Yokoyama’s 2008 study in PNAS experimentally identified key amino acid sites in rhodopsin genes which are critical for absorbing light in the retinas of various vertebrates. Because these sites are important for the protein’s function, they were thought to be under strong selection pressure. The study used statistical methods to investigate whether they were in fact subject to “positive selection.” Not only did they find that “none of these predicted [‘positive selection’] sites coincide with those detected by mutagenesis experiments,” but those sites that were predicted to be under “positive selection” by statistical methods “do not seem to cause” any important changes in light absorption. The paper concluded, “statistical tests of positive selection can be misleading without experimental support.”4
Statistical methods predicted certain amino acid sites were functionally adaptive for human-like vision — but experimental work showed otherwise. Moreover, the experimental methods identified various amino acid sites that were important to the protein’s function, but those were not found to be under “positive selection” by the statistical methods. A 2009 paper by Nei et al. in PNAS heavily critiqued Yokoyama’s work.
They noted that statistical methods for inferring natural selection are “not useful for identifying adaptive [amino acid] sites.”5 They conclude: “It is important not to be overenthusiastic about statistical signatures of positive selection without biological confirmation.”5 I’ve written a lengthy review of problems with trying to use statistical methods for inferring natural selection in genes here.
So it’s not entirely clear if the claimed amino acid changes leading to the evolution of human trichromate vision were adaptive, nor is it clear if the supposedly selected amino acid changes conferred any benefit. In explaining the evolution of human color vision, it sounds to me like there are many “ambiguities” in this evolutionary story.
(2) Shozo Yokoyama, Jinyi Xing, Yang Liu, Davide Faggionato, Ahmet Altun, William T. Starmer, “Epistatic Adaptive Evolution of Human Color Vision,” PLOS Genetics (Dec. 2014), Vol. 10 (12): e1004884, http://www.plosgenetics.org/article/info%3Adoi%2F10.1371%2Fjournal.pgen.1004884
(3) Chihiro Hiramatsu, Amanda D. Melin, Filippo Aureli, Colleen M. Schaffner, Misha Vorobyev, Yoshifumi Matsumoto, Shoji Kawamura, “Importance of Achromatic Contrast in Short-Range Fruit Foraging of Primates,” PLOS One, Vol. 3: e3356 (October, 2008).

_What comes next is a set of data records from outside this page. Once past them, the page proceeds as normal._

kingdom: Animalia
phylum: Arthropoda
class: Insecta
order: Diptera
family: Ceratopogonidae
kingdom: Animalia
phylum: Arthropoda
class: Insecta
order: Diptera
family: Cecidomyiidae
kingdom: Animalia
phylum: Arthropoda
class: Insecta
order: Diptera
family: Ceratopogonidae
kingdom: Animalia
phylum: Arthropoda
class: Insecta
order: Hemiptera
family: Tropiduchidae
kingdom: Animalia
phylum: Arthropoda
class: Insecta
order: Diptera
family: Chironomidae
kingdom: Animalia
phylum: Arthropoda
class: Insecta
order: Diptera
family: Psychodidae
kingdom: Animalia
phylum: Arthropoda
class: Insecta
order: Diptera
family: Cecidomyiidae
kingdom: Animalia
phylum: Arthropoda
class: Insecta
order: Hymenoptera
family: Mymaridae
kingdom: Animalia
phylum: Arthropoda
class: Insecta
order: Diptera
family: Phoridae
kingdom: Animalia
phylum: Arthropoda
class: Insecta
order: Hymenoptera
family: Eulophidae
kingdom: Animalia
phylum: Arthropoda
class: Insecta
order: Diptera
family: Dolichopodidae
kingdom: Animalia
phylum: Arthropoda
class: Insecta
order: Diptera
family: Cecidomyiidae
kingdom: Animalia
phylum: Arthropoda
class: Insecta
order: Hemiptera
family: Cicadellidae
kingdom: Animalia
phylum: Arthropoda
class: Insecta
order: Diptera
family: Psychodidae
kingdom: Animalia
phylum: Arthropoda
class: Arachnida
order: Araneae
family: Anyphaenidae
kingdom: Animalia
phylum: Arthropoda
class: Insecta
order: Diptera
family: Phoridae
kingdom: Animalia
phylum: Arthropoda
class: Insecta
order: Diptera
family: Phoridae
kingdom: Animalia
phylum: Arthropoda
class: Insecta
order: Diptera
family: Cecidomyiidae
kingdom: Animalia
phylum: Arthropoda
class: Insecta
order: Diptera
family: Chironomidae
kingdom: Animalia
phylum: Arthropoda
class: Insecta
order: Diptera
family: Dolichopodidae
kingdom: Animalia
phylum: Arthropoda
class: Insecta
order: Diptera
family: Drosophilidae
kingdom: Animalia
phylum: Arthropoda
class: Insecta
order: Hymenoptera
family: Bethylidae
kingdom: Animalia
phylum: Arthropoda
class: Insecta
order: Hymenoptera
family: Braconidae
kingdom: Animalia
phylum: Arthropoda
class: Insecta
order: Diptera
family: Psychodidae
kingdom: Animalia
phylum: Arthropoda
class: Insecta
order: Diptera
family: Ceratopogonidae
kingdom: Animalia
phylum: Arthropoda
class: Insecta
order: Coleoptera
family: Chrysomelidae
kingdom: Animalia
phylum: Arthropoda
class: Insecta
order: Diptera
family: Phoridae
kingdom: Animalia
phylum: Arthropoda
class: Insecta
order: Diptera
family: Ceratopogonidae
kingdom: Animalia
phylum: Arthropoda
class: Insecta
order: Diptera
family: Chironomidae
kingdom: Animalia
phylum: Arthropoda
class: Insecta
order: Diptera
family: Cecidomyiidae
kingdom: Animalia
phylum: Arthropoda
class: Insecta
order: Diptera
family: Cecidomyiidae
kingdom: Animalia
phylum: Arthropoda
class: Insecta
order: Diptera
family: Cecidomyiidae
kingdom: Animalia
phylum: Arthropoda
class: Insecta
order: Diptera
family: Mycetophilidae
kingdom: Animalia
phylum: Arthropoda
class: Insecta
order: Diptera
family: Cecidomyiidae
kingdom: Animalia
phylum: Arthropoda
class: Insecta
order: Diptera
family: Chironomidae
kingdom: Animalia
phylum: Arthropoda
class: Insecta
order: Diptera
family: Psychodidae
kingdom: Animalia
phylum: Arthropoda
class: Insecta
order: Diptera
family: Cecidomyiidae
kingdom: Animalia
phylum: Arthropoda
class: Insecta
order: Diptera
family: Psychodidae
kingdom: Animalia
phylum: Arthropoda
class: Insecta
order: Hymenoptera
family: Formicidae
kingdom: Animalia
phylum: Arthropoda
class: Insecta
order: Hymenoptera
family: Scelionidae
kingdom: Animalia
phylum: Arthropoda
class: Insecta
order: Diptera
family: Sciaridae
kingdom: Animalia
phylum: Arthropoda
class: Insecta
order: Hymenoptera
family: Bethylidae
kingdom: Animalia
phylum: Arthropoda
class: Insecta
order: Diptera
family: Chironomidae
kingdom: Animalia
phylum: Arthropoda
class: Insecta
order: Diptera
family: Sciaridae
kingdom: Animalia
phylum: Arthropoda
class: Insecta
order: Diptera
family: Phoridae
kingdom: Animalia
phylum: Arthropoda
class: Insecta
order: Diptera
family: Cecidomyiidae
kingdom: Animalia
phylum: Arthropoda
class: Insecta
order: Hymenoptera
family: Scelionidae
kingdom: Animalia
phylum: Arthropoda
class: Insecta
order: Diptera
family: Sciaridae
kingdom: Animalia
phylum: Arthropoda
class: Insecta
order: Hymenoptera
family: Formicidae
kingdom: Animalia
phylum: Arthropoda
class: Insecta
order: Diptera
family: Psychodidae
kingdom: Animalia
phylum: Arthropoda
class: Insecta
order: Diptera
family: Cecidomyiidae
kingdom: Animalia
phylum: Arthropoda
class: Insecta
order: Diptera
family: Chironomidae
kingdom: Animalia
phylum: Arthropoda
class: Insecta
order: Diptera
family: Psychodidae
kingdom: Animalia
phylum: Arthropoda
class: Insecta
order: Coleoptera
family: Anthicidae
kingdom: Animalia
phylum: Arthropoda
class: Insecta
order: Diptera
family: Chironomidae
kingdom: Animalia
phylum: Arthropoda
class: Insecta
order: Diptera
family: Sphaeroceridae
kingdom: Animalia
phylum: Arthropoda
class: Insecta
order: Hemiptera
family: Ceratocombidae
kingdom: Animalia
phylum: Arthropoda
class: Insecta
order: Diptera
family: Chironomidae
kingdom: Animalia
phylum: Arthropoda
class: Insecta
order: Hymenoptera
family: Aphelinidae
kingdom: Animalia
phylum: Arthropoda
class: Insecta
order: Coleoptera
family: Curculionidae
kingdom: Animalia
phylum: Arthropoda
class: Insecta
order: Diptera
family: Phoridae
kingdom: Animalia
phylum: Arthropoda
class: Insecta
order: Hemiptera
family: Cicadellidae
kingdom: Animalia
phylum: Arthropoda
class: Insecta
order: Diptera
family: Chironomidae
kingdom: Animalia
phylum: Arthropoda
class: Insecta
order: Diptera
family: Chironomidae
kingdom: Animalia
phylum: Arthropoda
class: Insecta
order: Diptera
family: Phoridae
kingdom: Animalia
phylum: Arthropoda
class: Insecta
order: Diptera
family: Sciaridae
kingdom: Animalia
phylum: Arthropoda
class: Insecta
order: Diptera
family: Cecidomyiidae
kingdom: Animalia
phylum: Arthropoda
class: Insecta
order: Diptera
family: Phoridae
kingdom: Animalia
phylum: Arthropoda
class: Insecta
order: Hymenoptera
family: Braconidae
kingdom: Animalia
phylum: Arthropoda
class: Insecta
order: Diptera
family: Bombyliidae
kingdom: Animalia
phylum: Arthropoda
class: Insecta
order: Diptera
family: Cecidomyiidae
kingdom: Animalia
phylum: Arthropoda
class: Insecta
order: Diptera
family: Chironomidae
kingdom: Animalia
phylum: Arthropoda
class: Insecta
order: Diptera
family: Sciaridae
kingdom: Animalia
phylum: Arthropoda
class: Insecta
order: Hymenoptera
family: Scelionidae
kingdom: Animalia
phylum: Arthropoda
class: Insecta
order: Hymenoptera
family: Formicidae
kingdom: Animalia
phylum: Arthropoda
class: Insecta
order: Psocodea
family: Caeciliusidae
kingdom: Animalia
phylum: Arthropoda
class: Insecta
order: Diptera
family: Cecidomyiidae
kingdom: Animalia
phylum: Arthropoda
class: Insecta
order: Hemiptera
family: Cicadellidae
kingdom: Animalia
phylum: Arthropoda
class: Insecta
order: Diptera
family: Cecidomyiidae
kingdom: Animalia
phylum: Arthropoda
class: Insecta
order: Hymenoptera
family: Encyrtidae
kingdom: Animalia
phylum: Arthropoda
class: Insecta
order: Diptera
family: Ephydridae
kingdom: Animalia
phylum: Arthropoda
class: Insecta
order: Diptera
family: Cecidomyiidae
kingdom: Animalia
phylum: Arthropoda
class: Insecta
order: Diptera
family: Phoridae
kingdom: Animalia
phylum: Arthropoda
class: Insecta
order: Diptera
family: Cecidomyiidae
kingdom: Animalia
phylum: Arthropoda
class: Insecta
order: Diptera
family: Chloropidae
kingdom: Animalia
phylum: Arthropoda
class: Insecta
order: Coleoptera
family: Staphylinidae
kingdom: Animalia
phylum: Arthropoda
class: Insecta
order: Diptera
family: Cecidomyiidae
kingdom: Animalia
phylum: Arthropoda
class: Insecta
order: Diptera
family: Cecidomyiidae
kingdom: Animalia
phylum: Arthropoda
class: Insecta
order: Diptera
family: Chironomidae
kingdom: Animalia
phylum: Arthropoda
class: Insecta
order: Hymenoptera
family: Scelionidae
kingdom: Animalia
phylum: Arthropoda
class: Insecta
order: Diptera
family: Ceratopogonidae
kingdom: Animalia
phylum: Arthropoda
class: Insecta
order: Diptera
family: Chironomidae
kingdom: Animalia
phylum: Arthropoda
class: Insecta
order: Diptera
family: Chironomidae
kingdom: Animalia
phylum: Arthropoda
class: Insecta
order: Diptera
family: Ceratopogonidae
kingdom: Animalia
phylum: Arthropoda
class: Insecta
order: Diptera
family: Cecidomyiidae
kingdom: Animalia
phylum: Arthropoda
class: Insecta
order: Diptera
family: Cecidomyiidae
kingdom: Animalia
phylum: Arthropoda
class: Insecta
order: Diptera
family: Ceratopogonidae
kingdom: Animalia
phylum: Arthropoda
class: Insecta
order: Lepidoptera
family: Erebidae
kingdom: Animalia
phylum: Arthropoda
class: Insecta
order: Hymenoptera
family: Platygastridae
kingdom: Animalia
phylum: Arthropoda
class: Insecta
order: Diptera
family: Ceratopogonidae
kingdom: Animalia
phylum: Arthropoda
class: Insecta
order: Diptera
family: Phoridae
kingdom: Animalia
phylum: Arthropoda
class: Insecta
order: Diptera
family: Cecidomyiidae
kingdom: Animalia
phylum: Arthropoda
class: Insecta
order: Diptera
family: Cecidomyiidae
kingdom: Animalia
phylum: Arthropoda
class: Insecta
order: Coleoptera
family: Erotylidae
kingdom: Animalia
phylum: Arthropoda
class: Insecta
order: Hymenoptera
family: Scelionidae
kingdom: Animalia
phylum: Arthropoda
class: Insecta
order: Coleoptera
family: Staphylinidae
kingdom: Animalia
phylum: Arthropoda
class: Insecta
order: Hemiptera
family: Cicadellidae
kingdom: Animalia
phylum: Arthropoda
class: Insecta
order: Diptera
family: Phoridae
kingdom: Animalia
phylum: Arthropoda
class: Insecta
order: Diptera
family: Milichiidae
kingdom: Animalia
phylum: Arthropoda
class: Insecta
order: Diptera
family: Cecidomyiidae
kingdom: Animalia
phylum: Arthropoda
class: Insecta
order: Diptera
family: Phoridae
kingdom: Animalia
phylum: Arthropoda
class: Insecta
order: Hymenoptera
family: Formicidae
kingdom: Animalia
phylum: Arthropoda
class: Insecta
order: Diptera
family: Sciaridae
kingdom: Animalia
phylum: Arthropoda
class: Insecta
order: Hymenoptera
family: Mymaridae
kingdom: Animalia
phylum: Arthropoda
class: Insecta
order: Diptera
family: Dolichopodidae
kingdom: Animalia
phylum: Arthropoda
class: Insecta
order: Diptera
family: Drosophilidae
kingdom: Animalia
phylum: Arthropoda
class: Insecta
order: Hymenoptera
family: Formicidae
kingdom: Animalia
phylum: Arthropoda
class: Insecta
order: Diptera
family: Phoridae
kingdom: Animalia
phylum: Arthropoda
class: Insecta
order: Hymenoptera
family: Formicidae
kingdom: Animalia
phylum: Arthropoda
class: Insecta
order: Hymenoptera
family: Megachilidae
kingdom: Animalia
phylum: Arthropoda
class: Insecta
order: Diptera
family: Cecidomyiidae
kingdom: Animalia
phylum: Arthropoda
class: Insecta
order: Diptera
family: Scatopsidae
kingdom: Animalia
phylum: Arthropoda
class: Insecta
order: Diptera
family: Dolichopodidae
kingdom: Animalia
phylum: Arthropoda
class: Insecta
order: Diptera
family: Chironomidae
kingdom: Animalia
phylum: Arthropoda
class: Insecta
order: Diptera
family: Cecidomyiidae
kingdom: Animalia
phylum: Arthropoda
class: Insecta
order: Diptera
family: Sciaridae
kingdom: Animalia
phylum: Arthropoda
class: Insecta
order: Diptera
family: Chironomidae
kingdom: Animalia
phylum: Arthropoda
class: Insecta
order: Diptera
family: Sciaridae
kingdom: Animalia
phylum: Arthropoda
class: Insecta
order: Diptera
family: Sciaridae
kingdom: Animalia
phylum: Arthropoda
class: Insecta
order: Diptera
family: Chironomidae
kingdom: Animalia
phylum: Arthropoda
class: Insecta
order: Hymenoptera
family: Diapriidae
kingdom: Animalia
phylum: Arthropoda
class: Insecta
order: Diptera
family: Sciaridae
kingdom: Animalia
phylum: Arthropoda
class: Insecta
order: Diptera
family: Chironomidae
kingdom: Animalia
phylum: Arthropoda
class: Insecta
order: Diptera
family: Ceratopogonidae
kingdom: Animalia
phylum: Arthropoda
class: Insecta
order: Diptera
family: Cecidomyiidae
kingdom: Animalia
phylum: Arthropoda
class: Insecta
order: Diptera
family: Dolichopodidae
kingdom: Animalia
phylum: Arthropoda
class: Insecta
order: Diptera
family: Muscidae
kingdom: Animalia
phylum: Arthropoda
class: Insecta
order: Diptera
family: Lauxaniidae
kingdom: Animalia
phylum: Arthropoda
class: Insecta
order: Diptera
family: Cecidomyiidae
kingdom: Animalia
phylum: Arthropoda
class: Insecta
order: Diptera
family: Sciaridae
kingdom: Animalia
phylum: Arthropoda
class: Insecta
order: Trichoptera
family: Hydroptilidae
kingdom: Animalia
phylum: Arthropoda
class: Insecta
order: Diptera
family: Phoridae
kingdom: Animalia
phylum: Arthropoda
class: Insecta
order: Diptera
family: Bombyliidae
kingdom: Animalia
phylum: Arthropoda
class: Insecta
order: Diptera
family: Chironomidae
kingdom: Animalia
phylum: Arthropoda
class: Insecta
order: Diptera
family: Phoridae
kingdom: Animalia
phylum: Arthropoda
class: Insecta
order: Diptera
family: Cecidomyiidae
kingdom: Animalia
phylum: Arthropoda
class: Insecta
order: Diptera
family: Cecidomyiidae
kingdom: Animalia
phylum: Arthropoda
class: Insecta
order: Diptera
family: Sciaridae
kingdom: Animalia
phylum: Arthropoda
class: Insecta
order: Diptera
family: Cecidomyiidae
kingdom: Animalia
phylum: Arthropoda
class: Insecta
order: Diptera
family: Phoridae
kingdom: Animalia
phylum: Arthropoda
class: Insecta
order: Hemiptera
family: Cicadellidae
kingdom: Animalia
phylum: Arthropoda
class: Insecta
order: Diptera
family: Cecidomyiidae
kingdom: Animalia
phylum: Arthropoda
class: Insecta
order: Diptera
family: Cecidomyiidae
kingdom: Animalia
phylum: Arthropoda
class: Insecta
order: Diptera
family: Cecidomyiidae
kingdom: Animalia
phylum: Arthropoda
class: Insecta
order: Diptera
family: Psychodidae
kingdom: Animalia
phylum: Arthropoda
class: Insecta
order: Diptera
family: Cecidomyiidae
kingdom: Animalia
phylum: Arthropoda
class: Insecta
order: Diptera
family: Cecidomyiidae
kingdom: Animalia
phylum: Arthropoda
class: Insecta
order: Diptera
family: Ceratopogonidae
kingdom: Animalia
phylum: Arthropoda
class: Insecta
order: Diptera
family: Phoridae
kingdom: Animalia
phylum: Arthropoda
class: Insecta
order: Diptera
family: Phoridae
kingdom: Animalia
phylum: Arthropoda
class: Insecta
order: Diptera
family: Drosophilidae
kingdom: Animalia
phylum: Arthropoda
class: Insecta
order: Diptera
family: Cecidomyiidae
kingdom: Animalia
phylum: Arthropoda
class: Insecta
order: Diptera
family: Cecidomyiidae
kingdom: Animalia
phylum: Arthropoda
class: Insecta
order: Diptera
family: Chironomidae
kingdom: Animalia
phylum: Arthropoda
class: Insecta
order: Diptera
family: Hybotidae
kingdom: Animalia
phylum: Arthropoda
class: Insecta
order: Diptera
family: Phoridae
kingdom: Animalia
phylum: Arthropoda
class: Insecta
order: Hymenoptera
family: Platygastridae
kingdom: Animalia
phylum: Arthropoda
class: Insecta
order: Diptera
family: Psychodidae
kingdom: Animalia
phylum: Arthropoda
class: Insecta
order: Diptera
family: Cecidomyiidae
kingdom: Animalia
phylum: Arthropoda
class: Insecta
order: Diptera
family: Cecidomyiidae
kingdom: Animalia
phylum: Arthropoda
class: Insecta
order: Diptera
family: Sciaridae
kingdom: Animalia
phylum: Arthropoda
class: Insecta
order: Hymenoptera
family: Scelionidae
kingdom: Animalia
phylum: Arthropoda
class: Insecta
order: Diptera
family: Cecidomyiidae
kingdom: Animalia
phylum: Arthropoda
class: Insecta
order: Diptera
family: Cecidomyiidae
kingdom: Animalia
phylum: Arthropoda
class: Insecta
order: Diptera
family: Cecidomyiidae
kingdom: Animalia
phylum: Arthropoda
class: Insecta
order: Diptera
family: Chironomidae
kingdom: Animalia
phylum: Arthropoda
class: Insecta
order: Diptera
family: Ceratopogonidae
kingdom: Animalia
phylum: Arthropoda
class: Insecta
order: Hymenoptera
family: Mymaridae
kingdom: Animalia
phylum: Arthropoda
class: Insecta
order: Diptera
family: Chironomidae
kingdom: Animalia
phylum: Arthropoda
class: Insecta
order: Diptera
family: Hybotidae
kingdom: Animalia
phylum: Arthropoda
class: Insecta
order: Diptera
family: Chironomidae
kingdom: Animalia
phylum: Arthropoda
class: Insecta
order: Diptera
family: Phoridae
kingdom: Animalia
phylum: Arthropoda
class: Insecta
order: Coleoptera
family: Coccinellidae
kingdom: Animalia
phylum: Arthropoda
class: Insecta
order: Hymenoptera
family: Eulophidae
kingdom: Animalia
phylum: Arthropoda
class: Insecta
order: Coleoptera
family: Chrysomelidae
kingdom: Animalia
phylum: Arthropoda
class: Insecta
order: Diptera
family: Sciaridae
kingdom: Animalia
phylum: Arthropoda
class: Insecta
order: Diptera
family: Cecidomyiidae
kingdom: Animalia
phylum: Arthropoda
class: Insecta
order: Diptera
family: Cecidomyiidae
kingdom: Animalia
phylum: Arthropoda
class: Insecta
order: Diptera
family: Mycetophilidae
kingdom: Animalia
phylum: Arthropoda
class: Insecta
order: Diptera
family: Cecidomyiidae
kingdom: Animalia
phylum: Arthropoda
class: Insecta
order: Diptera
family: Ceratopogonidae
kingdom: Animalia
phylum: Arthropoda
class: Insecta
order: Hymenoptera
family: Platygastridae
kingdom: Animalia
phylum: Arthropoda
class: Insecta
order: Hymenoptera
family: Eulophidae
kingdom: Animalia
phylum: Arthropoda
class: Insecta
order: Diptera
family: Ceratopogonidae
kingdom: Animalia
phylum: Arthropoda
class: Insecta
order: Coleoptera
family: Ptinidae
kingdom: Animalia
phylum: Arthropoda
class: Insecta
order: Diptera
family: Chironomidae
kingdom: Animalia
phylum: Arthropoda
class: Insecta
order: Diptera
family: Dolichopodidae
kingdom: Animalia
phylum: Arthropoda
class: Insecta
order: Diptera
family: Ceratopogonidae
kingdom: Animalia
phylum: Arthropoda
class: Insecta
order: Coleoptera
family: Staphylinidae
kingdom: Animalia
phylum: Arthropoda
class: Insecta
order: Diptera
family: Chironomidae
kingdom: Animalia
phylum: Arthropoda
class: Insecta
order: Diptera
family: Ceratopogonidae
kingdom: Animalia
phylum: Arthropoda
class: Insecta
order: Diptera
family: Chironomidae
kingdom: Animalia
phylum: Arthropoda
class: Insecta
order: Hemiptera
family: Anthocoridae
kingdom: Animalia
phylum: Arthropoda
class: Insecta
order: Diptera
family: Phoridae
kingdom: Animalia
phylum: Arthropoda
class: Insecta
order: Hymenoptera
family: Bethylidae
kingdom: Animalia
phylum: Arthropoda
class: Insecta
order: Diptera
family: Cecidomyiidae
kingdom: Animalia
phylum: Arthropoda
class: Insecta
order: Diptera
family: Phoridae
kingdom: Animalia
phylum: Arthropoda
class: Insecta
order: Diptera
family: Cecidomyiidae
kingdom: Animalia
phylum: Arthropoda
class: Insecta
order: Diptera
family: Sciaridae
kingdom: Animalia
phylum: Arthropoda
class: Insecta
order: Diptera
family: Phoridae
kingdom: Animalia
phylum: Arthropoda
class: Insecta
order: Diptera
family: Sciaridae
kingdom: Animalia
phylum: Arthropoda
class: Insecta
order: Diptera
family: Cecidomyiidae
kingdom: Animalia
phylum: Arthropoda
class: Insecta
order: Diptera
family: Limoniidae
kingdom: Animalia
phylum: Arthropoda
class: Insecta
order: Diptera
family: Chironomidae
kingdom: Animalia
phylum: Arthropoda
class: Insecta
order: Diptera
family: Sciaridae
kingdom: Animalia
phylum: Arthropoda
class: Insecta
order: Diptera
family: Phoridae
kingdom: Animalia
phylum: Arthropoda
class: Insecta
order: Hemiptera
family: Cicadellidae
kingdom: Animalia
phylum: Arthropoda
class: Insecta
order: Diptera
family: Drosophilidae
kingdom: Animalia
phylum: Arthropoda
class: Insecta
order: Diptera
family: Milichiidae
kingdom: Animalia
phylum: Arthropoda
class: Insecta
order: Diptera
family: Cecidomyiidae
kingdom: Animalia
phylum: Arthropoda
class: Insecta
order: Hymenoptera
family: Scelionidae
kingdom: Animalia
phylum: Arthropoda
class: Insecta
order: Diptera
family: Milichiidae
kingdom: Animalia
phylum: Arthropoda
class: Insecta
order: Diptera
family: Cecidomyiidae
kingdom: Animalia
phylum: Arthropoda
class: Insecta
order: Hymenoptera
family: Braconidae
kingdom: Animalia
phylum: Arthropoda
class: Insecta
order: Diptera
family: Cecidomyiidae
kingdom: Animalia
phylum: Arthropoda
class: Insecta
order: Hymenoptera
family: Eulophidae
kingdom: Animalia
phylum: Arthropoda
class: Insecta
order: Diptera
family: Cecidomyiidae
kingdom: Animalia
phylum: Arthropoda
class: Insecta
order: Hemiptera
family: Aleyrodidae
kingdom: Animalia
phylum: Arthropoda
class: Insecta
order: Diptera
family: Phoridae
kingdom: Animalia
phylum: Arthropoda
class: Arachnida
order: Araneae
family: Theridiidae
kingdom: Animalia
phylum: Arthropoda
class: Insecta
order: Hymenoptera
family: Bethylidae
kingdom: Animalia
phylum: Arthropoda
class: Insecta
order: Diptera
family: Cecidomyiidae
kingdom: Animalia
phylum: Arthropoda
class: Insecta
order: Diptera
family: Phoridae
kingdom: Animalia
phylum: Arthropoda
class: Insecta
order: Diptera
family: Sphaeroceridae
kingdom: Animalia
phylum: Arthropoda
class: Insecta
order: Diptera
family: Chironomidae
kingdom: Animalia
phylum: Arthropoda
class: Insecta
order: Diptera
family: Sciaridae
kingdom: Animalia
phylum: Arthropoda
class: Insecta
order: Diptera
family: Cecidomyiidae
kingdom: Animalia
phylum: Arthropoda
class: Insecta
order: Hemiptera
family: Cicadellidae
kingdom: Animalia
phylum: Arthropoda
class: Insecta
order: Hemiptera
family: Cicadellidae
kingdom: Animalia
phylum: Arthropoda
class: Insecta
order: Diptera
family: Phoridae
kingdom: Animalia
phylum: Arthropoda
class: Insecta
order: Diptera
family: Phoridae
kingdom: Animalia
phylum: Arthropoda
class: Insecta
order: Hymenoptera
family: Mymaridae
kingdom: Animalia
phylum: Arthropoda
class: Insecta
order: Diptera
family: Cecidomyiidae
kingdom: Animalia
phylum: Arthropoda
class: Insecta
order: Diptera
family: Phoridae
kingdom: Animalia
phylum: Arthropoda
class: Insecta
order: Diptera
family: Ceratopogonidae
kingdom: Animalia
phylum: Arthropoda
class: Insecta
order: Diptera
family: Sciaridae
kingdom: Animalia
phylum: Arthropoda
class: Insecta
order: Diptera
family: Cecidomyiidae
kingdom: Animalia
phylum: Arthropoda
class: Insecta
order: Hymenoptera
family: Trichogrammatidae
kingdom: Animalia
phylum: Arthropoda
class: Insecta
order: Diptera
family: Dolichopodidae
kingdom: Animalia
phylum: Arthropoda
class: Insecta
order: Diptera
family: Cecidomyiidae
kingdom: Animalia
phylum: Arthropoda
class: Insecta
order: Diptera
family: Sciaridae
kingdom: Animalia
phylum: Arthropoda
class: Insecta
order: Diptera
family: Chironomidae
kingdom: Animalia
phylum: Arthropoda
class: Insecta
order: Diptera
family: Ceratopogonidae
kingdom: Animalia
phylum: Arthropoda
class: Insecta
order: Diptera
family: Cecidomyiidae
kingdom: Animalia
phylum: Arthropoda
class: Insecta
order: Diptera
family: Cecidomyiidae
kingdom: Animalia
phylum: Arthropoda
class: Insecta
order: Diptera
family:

(4) Shozo Yokoyama, Takashi Tada, Huan Zhang, and Lyle Britt, “Elucidation of phenotypic adaptations: Molecular analyses of dim-light vision proteins in vertebrates,” Proceedings of the National Academy of Sciences USA, Vol. 105: 13480-13584 (September 9, 2008).
(5) Masafumi Nozawa, Yoshiyuki Suzuki, and Masatoshi Nei, “Reliabilities of identifying positive selection by the branch-site and the site-prediction methods,” Proceedings of the National Academy of Sciences USA, Vol. 106: 6700-6705 (April 21, 2009).